# What you have to do
Copy out every line of the data below word for word, leaving out the pictures.

Scene images with their camera geometry data

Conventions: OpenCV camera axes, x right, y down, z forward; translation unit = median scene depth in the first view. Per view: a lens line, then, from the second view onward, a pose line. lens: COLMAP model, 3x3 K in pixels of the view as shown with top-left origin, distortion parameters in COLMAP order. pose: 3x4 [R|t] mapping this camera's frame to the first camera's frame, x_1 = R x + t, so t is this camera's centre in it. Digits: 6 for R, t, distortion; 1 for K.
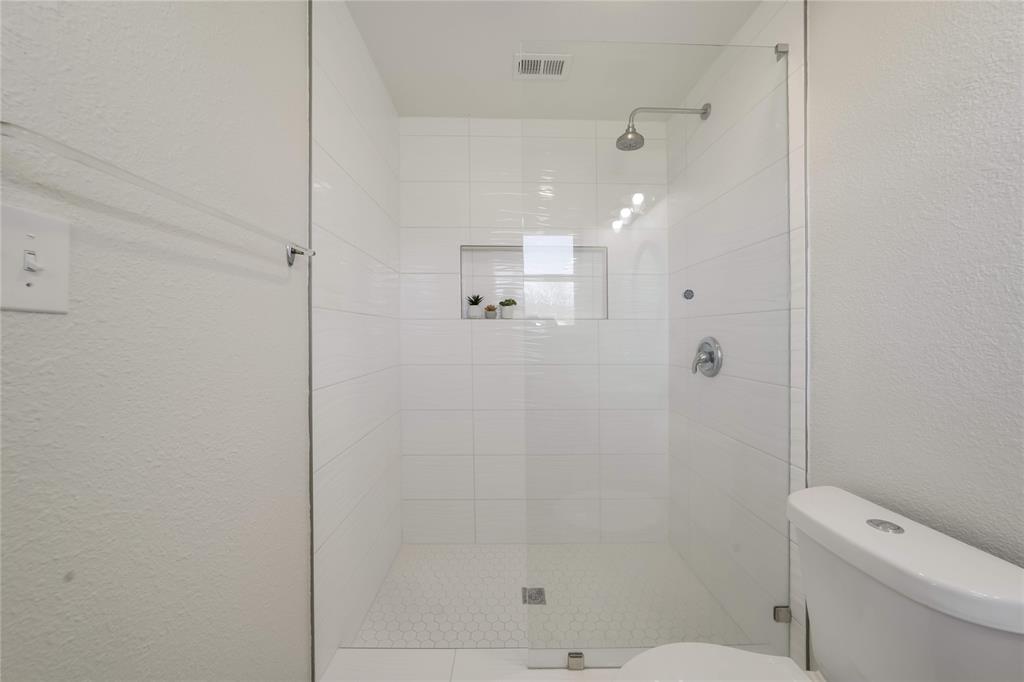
lens RADIAL K [[358.7, 0, 512.4], [0, 358.7, 345.1], [0, 0, 1]] dist [-0.010320, -0.000099]
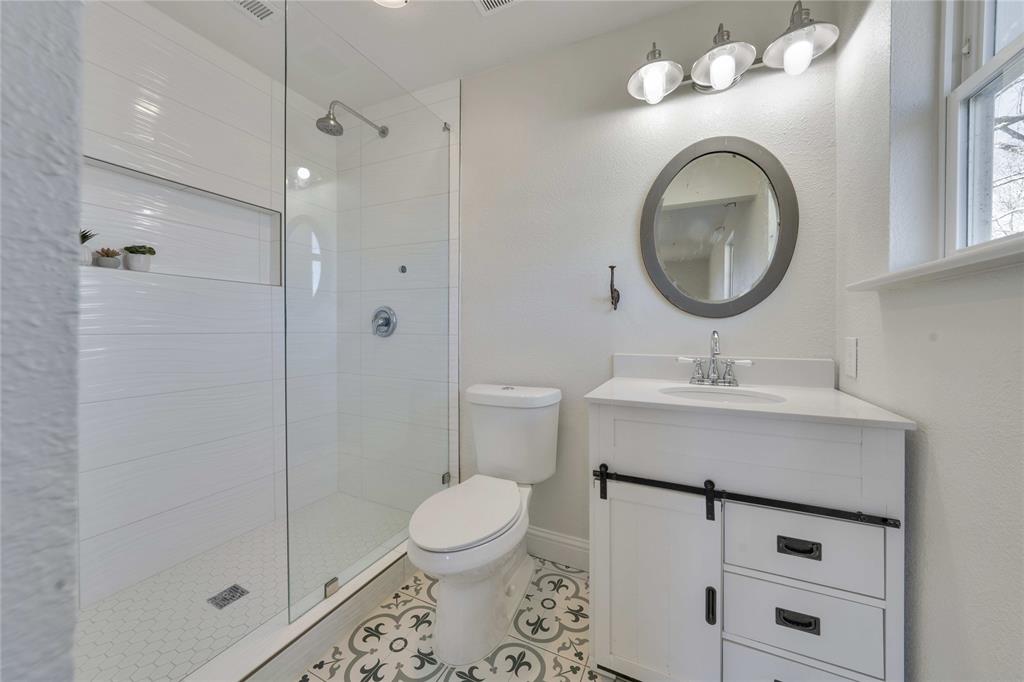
lens RADIAL K [[358.7, 0, 516.7], [0, 358.7, 334.2], [0, 0, 1]] dist [-0.010320, -0.000099]
pose [[0.455786, -0.013659, 0.889984, -0.403727], [0.014213, 0.999866, 0.008067, 0.078069], [-0.889976, 0.008972, 0.455920, -0.018556]]
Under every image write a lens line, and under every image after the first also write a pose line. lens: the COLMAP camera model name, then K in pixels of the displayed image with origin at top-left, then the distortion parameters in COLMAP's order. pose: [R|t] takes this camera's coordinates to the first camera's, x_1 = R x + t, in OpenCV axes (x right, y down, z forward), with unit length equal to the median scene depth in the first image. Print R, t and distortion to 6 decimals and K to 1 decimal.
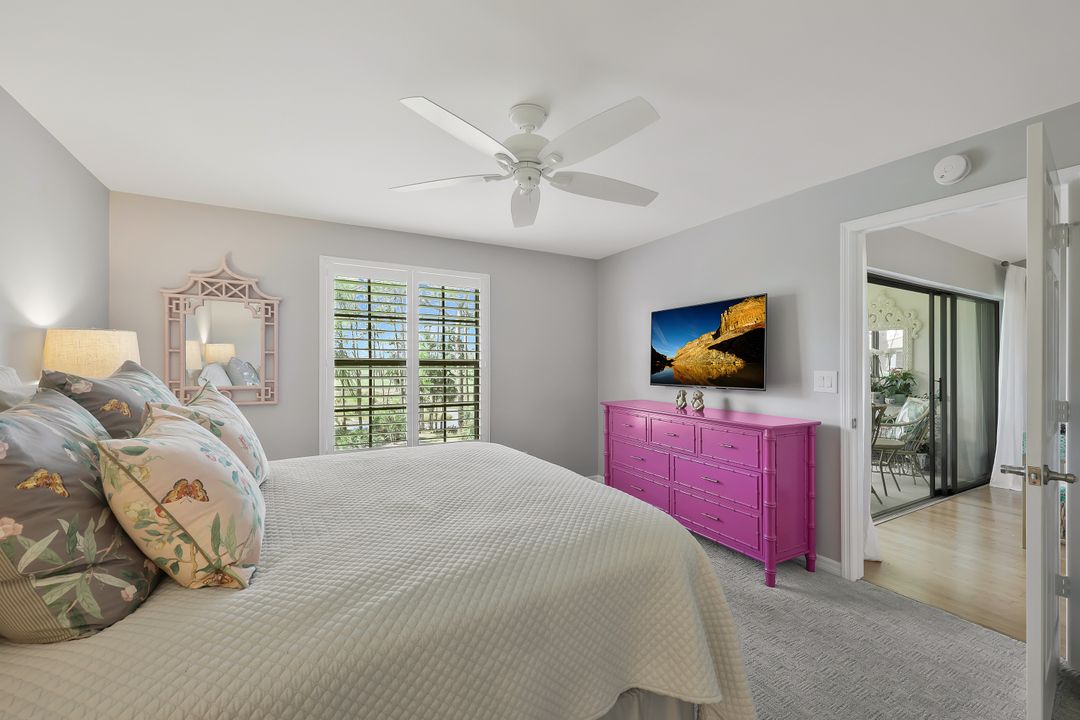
lens RADIAL K [[437.5, 0, 538.7], [0, 437.5, 363.0], [0, 0, 1]] dist [0.000429, 0.000066]
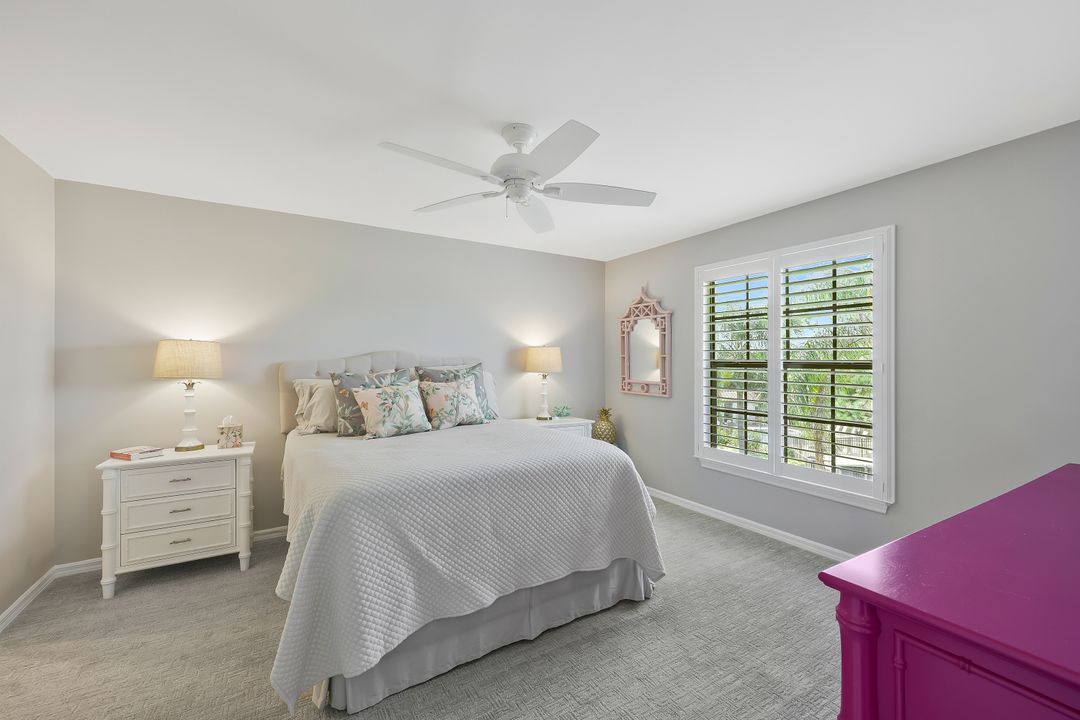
lens RADIAL K [[452.2, 0, 535.9], [0, 452.2, 358.3], [0, 0, 1]] dist [0.015705, -0.000065]
pose [[0.002192, -0.005241, -0.999984, 0.685459], [-0.000908, 0.999986, -0.005243, -0.009167], [0.999997, 0.000919, 0.002187, 0.629595]]
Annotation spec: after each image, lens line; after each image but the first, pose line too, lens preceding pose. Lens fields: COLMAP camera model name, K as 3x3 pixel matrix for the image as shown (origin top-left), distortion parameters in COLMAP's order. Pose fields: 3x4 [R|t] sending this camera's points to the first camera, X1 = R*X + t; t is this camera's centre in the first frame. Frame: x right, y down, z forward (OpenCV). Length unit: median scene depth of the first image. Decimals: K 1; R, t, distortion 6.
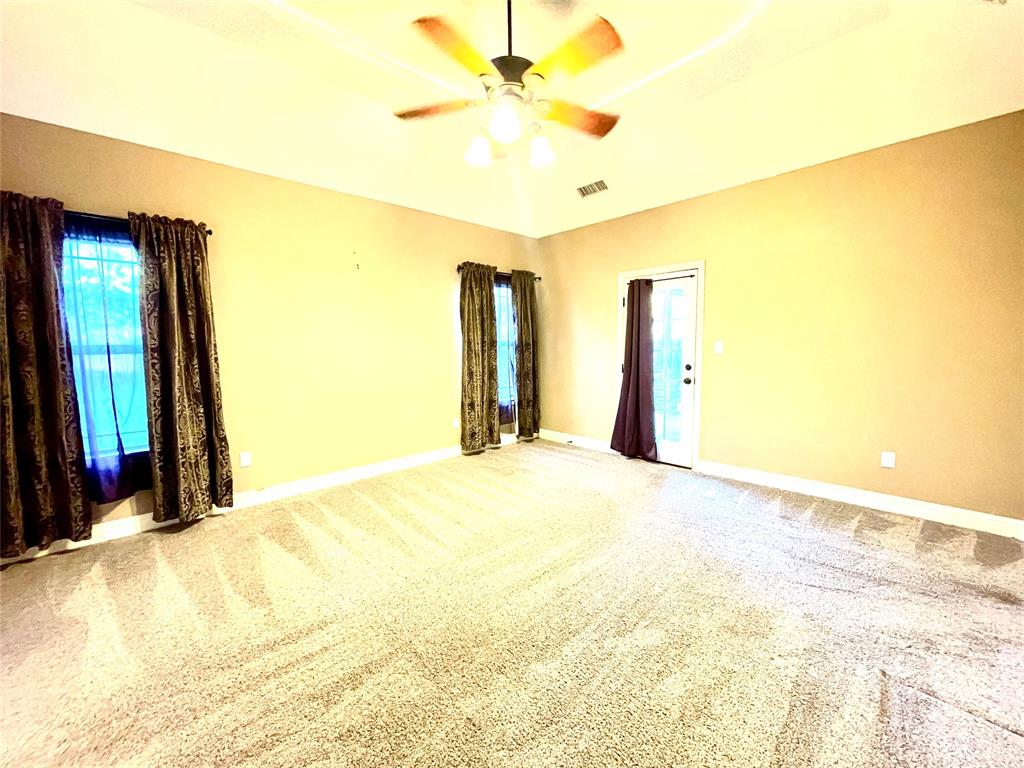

# Task response
Conventions: OpenCV camera axes, x right, y down, z forward; translation unit = median scene depth in the first view. Per view: a lens line, then, from the second view onward, a pose line. lens: COLMAP model, 3x3 K in pixels of the view as shown with top-left origin, distortion parameters in COLMAP order. pose: 3x4 [R|t] mapping this camera's frame to the first camera's frame, x_1 = R x + t, so t is this camera's centre in it. Digits: 6 for R, t, distortion; 1 for K.
lens RADIAL K [[358.7, 0, 512.4], [0, 358.7, 345.1], [0, 0, 1]] dist [-0.010320, -0.000099]
lens RADIAL K [[358.7, 0, 516.7], [0, 358.7, 334.2], [0, 0, 1]] dist [-0.010320, -0.000099]
pose [[0.455786, -0.013659, 0.889984, -0.403727], [0.014213, 0.999866, 0.008067, 0.078069], [-0.889976, 0.008972, 0.455920, -0.018556]]
Under every image write a lens line, and under every image after the first also write a pose line. lens: the COLMAP camera model name, then K in pixels of the displayed image with origin at top-left, then the distortion parameters in COLMAP's order. pose: [R|t] takes this camera's coordinates to the first camera's, x_1 = R x + t, in OpenCV axes (x right, y down, z forward), with unit length equal to the median scene depth in the first image. Print R, t and distortion to 6 decimals and K to 1 decimal.
lens RADIAL K [[437.5, 0, 538.7], [0, 437.5, 363.0], [0, 0, 1]] dist [0.000429, 0.000066]
lens RADIAL K [[452.2, 0, 535.9], [0, 452.2, 358.3], [0, 0, 1]] dist [0.015705, -0.000065]
pose [[0.002192, -0.005241, -0.999984, 0.685459], [-0.000908, 0.999986, -0.005243, -0.009167], [0.999997, 0.000919, 0.002187, 0.629595]]
Annotation spec: after each image, lens line; after each image but the first, pose line too, lens preceding pose. Lens fields: COLMAP camera model name, K as 3x3 pixel matrix for the image as shown (origin top-left), distortion parameters in COLMAP's order. Pose fields: 3x4 [R|t] sending this camera's points to the first camera, X1 = R*X + t; t is this camera's centre in the first frame. Frame: x right, y down, z forward (OpenCV). Length unit: median scene depth of the first image. Decimals: K 1; R, t, distortion 6.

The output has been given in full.